'''

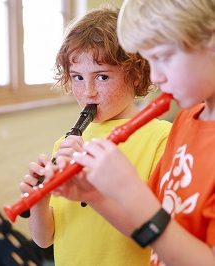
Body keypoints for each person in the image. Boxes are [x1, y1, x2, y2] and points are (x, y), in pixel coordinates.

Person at [20, 6, 171, 266]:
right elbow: (45, 240)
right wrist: (39, 201)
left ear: (135, 75)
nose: (88, 92)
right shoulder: (65, 145)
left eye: (102, 77)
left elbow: (158, 234)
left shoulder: (160, 138)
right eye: (77, 77)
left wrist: (92, 191)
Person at [67, 1, 215, 265]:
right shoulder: (185, 121)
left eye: (161, 57)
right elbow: (150, 228)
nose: (155, 76)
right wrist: (94, 196)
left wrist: (129, 190)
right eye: (148, 60)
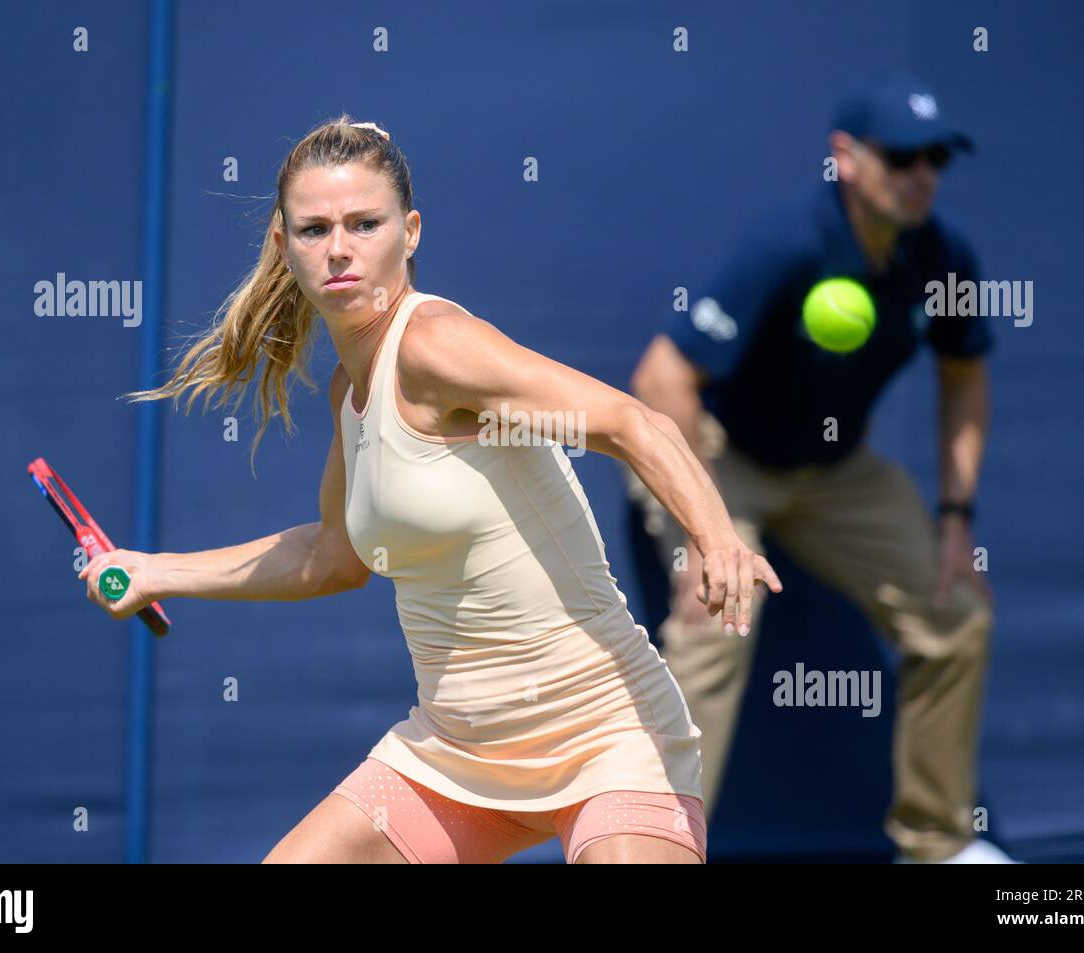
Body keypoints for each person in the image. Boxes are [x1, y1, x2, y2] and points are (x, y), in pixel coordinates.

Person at [76, 114, 782, 864]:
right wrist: (154, 572)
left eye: (364, 223)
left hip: (606, 734)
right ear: (283, 248)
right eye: (314, 230)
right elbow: (332, 558)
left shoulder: (436, 346)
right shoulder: (351, 388)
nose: (340, 248)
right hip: (454, 754)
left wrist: (717, 539)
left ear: (409, 231)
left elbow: (631, 422)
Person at [626, 76, 1015, 863]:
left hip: (834, 471)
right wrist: (704, 528)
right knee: (716, 625)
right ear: (846, 159)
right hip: (718, 452)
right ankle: (651, 848)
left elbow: (965, 375)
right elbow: (661, 379)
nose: (922, 175)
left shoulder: (942, 256)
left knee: (955, 615)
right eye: (902, 157)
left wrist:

'''

Activity: Could you copy every line from the records that has "elbow" in it?

Answer for the task:
right elbow: (45, 240)
left elbow: (158, 234)
right elbow: (150, 228)
right elbow: (332, 558)
left elbow: (631, 422)
left elbow: (965, 375)
right elbow: (661, 379)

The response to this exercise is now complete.